Question

In the circuit diagram shown, $X_C=100\Omega ,X_L=200\Omega$ & $R=100\Omega$. The effective current through the source is

• A. $2\text{A}$
• B. $2\sqrt{2}\text{A}$
• C. $0.5\text{A}$
• D. $\sqrt{0.4}\text{A}$

Answer 1

The correct option is B $2\sqrt{2}\text{A}$

Given:
$X_C=100\Omega ,X_L=200\Omega ,R=100\Omega ,$ $V_{rms}=200\text{V}$

Here, the inductor and the capacitor are in series combination. Their effective reactance is given by

$X=(X_L-X_C)=200-100=100\Omega$

This combination is in parallel with the resistance.

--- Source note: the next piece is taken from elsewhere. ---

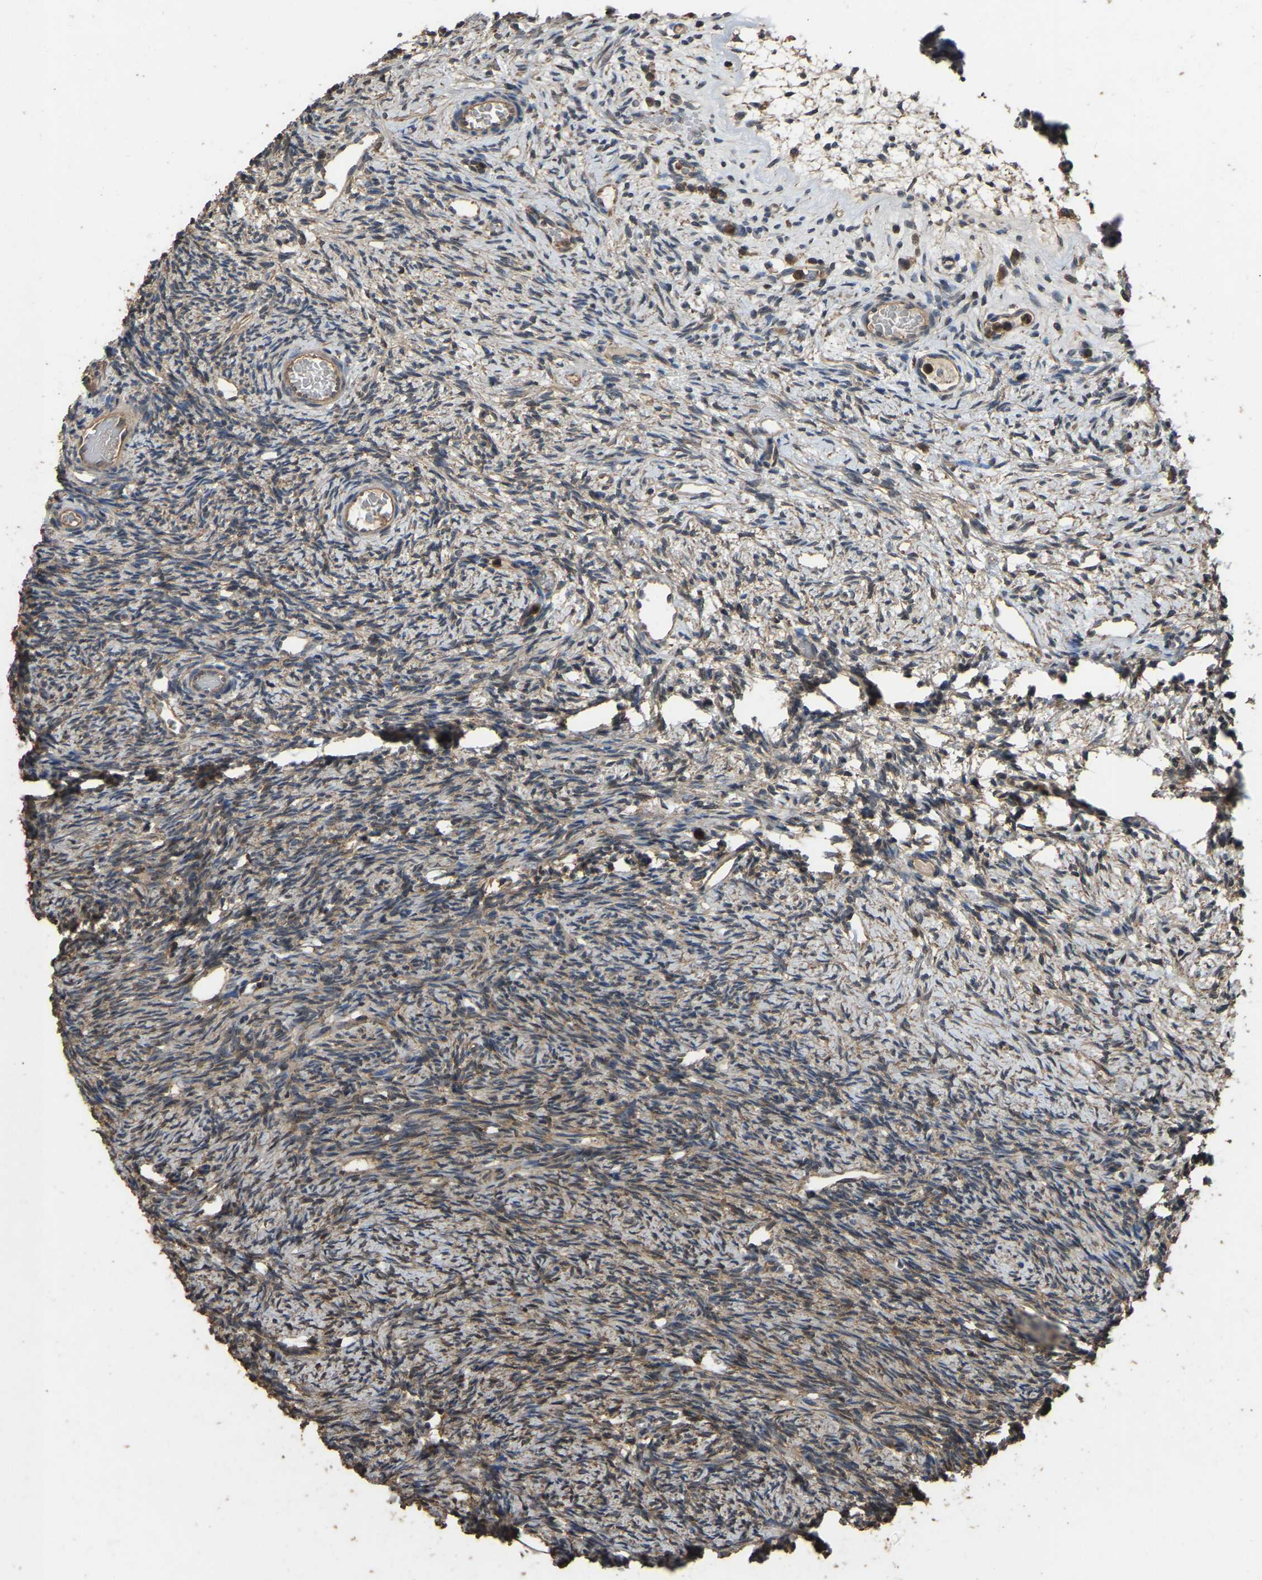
{"staining": {"intensity": "strong", "quantity": ">75%", "location": "cytoplasmic/membranous"}, "tissue": "ovary", "cell_type": "Follicle cells", "image_type": "normal", "snomed": [{"axis": "morphology", "description": "Normal tissue, NOS"}, {"axis": "topography", "description": "Ovary"}], "caption": "Protein staining shows strong cytoplasmic/membranous positivity in approximately >75% of follicle cells in unremarkable ovary.", "gene": "FHIT", "patient": {"sex": "female", "age": 33}}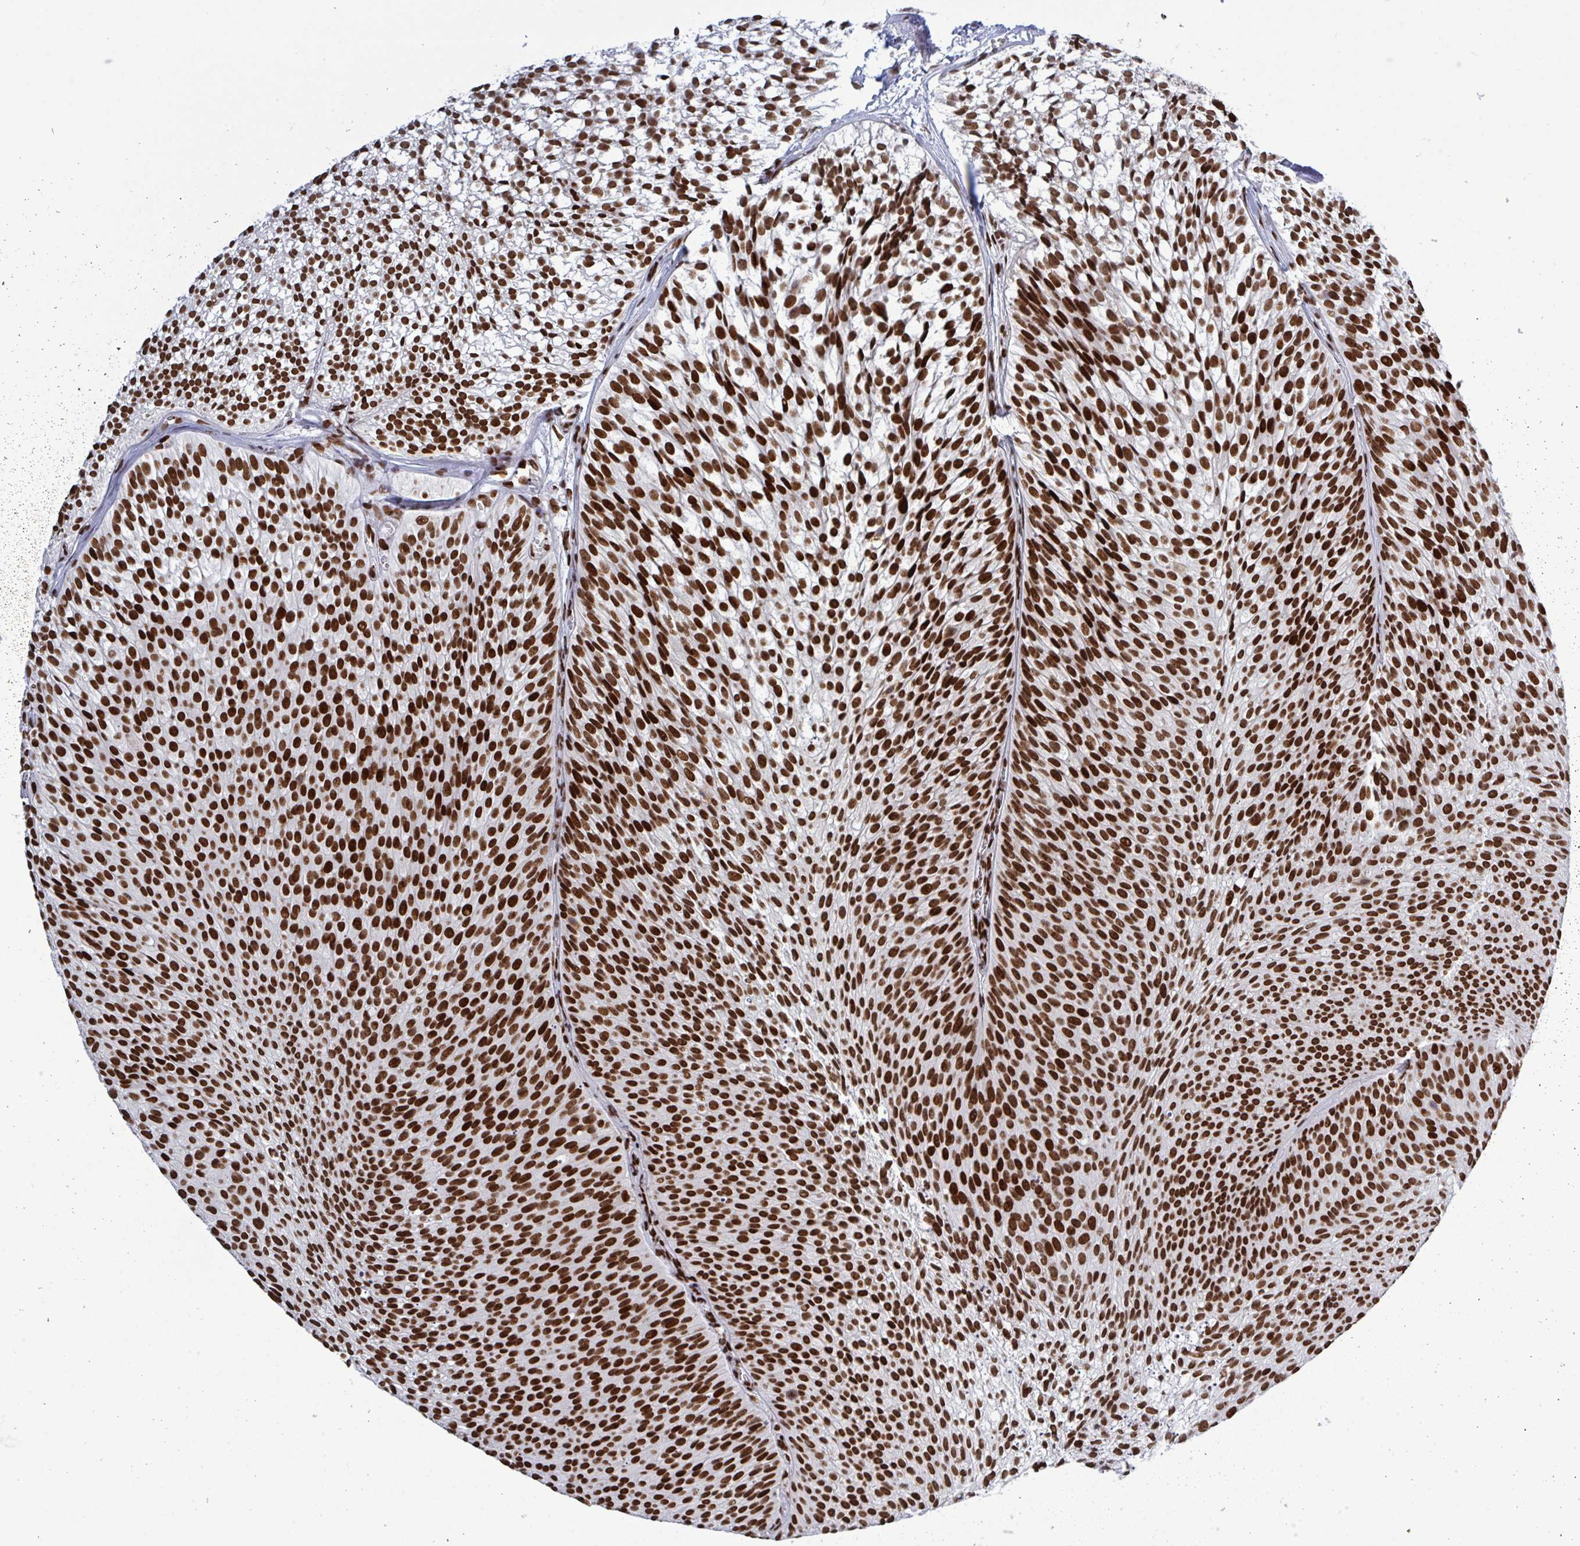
{"staining": {"intensity": "strong", "quantity": ">75%", "location": "nuclear"}, "tissue": "urothelial cancer", "cell_type": "Tumor cells", "image_type": "cancer", "snomed": [{"axis": "morphology", "description": "Urothelial carcinoma, Low grade"}, {"axis": "topography", "description": "Urinary bladder"}], "caption": "High-power microscopy captured an immunohistochemistry (IHC) image of urothelial carcinoma (low-grade), revealing strong nuclear positivity in approximately >75% of tumor cells. Using DAB (brown) and hematoxylin (blue) stains, captured at high magnification using brightfield microscopy.", "gene": "ZNF607", "patient": {"sex": "male", "age": 91}}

The effective impedance of the whole circuit is,

$Z=\frac{1}{\sqrt{\frac{1}{R^2}+\frac{1}{X^2}}}=\frac{1}{\sqrt{\frac{1}{{100}^2}+\frac{1}{{100}^2}}}$

$\Rightarrow Z=\frac{100}{\sqrt{2}}\Omega$

Therefore, the effective current $\left(rms\right)$ flowing in the circuit is,

$I_{rms}=\frac{V_{rms}}{Z}=\frac{200}{\frac{100}{\sqrt{2}}}=2\sqrt{2}\text{A}$

Hence, option $\left(B\right)$ is correct.